Il figlio del duca Ercole I e di Eleonora d'Aragona era assai portato per le armi, arreso e costretto alla porpora per motivi politici dal padre che avrebbe sognato un Estense sul trono di Pietro, in competizione coi Medici di Firenze che avevano avuto Leone X.

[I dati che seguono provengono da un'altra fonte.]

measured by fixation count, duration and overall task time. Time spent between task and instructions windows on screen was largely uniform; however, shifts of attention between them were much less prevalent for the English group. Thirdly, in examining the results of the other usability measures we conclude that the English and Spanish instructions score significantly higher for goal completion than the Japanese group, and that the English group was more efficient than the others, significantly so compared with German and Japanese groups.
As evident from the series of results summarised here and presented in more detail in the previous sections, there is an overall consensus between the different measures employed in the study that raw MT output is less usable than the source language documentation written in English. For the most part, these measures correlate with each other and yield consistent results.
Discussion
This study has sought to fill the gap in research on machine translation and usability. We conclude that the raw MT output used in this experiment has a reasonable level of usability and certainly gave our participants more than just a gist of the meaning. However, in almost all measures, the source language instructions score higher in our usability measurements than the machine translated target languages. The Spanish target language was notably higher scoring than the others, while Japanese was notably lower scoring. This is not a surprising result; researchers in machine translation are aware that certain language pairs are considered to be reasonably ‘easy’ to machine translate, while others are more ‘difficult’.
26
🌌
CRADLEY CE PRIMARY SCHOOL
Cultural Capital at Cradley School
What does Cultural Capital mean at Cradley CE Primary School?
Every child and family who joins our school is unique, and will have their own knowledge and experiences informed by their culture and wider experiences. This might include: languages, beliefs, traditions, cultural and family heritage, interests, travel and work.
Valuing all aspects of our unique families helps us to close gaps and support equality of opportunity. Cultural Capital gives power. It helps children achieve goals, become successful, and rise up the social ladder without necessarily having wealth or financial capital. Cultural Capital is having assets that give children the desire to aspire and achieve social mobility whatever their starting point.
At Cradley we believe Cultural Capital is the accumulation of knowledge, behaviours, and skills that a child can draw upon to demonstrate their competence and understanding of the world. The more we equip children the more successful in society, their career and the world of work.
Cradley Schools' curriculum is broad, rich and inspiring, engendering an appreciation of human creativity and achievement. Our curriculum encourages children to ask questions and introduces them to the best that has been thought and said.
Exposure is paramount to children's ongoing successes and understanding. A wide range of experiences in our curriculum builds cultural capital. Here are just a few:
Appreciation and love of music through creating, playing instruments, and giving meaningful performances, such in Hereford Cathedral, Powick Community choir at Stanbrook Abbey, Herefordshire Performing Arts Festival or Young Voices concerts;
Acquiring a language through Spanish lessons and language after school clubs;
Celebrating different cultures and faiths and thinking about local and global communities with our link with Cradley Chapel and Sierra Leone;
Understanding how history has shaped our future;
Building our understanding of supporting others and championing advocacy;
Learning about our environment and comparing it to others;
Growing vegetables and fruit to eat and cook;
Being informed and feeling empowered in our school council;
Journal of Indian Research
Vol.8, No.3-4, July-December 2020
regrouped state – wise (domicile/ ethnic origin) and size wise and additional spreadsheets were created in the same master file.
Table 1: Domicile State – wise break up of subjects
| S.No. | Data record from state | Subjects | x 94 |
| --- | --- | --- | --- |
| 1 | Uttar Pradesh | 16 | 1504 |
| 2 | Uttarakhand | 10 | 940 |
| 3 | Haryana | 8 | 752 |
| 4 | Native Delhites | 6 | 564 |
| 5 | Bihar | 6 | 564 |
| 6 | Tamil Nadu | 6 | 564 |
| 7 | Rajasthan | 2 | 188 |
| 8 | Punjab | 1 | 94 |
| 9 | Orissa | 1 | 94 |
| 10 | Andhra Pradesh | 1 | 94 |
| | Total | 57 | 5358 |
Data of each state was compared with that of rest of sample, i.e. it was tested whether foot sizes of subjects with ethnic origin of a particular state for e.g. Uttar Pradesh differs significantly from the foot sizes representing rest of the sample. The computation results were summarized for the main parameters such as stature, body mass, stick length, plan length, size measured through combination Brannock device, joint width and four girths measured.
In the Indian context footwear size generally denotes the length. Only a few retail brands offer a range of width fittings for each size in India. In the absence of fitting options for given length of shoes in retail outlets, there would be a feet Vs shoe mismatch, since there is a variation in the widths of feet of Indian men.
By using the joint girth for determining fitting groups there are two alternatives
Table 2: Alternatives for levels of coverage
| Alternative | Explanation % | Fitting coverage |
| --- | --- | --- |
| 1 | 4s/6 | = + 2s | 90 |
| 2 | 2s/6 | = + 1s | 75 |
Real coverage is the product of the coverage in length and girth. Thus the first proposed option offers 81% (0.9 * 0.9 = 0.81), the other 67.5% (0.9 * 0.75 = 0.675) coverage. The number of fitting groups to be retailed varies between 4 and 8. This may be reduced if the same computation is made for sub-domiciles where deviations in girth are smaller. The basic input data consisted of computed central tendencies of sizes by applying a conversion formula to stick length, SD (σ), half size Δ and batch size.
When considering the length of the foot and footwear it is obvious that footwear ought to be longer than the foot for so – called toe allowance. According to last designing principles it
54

Erano tempi in cui si diventava cardinale e anche papa, per ragioni molto lontane dalla fede e dalla vocazione al sacerdozio. Il papa di quel tempo, Alessandro VI, aveva avuti i suoi figli - Cesare, Giovanni e Lucrezia - da Vannozza de' Cattanei, e celebrava messa davanti ai dipinti del Pinturicchio che per le forme della Vergine Maria si era ispirato alla bellissima Giulia Orsini, amante ufficiale del pontefice. E le Corti d'Europa gareggiavano a imparentarsi con i figli del papa.
Dunque il poco mistico cardinale, dopo aver ascoltato in una delle sale del Castello Estense alcuni episodi dell'Orlando Furioso, eccolo uscire con un'incredibile domanda: «Messer Lodovico, dove siete andato a trovare tante coglionerie?»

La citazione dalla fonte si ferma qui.